As FINRA found in 2013, Ameriprise Financial Services had no policies or procedures in place at the time “to detect or prevent multiple transmittals of funds going to third-party accounts, instead relying on a manual review of wire requests without the benefit of exception reports that could have helped to discern suspicious patterns.” The findings state further than Ameriprise missed red flags of Guelinas’ activities. For instance, it allegedly processed the forged wire transfer request forms, then directed the funds into her accounts “without any inquiries.” On three instances, FINRA states, the firm even denied the forged wire transfer requests—”including one for an apparent signature discrepancy”—only to process the when Guelinas resubmitted the requests later. The firm even processed a forged request and disbursed the funds to her account after terminating her for her misconduct, according to FINRA, although it soon “realized its mistake.” Ameriprise was fined $750,000 for these alleged failures to supervise its representative’s scheme.
The firm was fined for failing to supervise its representatives’ conversion of customer funds again in 2016. According to FINRA’s findings, an Ameriprise broker converted more than $370,000 from five customer accounts. Ameriprise failed to look into red flags connected to a number of wire transfer requests, “including that the funds were being transmitted to a business bank account associated with an Ameriprise representative.” The broker in question, who was employed as a sales assistant and office manager during the period in question, took the funds from his own family members, submitting forms to transfer funds from their accounts into his office’s business bank account, then removing the funds “in order to pay himself additional salary, commissions he had not earned and other money to which he was not entitled.”
FINRA found that Ameriprise failed to look into red flags of his conduct, including his transfer of funds to an account that belonged to him. The firm also allegedly failed to properly look into “possible signature irregularities” on request forms, only discovering his scheme when another employee “found evidence in a trash can that the office manager had been practicing signing the signature of a family member from whom he was scheming to convert funds.” Ameriprise was issued a fine of $850,000 for its alleged failures to supervise the conversion of customer funds.
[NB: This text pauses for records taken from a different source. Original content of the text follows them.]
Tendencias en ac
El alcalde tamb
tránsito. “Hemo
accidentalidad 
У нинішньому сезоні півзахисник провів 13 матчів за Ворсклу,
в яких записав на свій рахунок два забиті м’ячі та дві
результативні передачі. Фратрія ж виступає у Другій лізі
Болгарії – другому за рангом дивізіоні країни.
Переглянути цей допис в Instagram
Ameriprise Fined $4.5 Million Over Forgeries, Misappropriation
Those were not the only instances of theft by Ameriprise representatives. In 2018 the Securities and Exchange Commission charged Ameriprise Financial Services with failing to protect its investors’ funds from misappropriation by firm employees. According to the charges, five Ameriprise representatives—including one described above—engaged in various fraudulent acts to steal more than $1 million from retail customers. Two of the representatives allegedly forged customer signatures “on dozens” of forms and changed customer addresses to their own on check disbursement requests. In some cases, forms containing forgeries were flagged as irregular, but Ameriprise nonetheless failed to conduct proper inquiries into the signs of possible fraud.
As the SEC noted in a press release, all five of the representatives had been terminated by Ameriprise. The firm was censured for its supervisory failures and ordered to pay a penalty of $4.5 million. “A critical obligation of an investment adviser is to safeguard investor assets,” said one of its enforcement directors in a statement. “Ameriprise failed to meet that obligation and as a consequence was unable to prevent the theft of its clients’ assets.”